[Recorded data]:

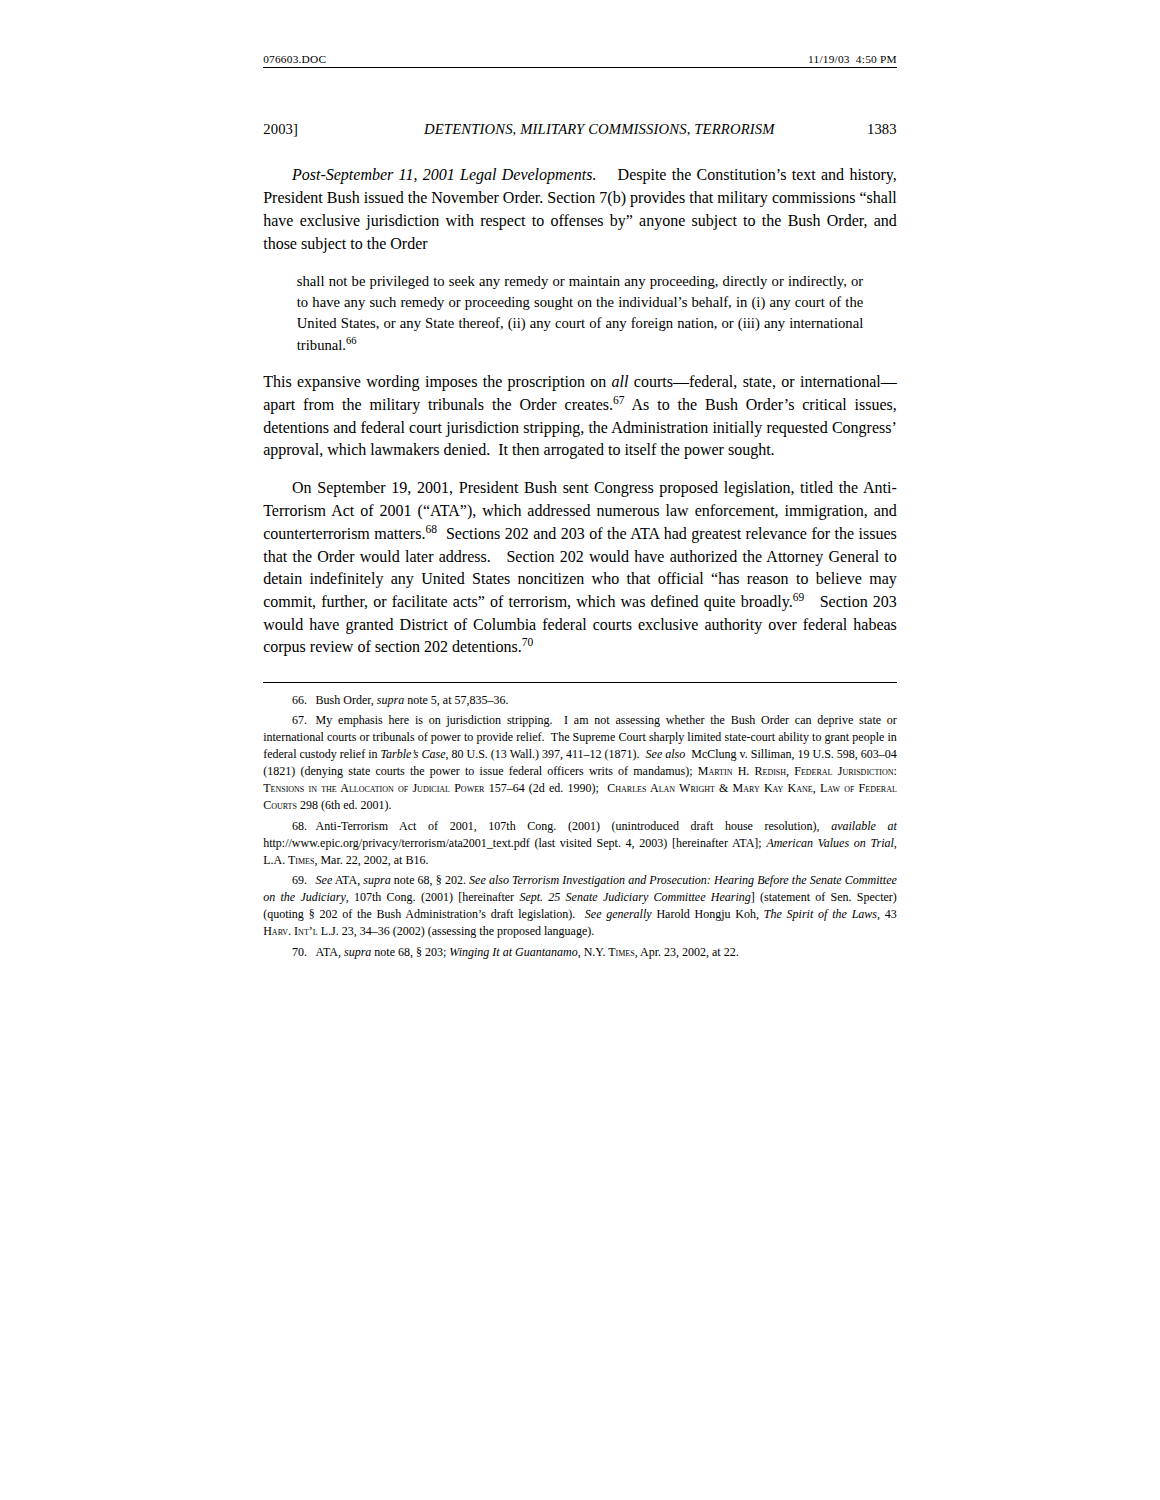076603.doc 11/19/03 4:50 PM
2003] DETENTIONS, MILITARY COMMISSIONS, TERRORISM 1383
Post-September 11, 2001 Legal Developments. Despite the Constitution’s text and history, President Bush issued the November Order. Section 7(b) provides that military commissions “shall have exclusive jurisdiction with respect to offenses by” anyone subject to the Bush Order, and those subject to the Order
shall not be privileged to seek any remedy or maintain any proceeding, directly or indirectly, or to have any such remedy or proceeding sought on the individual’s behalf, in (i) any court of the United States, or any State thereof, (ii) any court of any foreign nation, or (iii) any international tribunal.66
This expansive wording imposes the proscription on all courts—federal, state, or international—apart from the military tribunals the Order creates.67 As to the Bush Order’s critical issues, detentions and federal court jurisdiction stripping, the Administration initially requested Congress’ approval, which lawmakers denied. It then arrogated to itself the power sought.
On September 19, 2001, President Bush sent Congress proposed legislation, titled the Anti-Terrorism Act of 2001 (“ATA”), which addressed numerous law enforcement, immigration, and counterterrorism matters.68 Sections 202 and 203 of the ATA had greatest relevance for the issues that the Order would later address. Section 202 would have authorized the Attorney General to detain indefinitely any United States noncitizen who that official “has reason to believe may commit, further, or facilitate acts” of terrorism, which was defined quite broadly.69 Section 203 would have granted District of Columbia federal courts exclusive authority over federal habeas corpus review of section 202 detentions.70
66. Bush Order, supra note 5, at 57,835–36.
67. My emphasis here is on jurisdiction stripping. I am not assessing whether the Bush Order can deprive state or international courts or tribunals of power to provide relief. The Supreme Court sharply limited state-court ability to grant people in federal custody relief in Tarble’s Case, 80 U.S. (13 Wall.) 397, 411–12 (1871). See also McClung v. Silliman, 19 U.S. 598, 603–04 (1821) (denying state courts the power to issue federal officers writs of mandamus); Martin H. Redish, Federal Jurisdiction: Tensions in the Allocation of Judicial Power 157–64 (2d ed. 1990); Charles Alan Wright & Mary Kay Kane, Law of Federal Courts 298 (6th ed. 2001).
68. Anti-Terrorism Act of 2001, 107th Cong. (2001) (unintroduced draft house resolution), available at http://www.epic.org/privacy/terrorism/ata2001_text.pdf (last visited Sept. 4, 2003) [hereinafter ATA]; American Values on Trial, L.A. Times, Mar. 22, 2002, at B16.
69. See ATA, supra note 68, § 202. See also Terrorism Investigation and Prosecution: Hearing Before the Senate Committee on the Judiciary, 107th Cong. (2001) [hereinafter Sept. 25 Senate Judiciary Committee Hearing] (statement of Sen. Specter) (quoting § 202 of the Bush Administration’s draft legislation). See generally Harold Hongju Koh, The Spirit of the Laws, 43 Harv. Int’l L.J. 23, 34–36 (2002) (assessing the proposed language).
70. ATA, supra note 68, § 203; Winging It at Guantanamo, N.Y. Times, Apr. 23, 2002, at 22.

==

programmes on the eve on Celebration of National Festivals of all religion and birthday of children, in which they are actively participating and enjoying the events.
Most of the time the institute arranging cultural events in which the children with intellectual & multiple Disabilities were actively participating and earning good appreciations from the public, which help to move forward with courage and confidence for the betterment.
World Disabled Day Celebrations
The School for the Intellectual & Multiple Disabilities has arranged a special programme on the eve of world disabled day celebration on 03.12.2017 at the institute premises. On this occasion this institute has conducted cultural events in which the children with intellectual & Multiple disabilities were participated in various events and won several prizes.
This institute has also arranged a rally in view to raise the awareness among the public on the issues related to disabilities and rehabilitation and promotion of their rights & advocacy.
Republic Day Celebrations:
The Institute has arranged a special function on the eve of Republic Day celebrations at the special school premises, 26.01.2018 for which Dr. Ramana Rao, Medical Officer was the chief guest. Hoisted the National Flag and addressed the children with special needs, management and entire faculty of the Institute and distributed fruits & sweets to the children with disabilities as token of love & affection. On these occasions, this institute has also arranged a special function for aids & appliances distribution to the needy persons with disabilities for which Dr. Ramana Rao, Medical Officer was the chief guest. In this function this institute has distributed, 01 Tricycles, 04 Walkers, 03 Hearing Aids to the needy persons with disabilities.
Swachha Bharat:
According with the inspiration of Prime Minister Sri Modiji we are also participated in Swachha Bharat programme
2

[Activity]:
Lines containing the string "Bharat": report how many there are in the material above, and nothing more.

[Result]:
2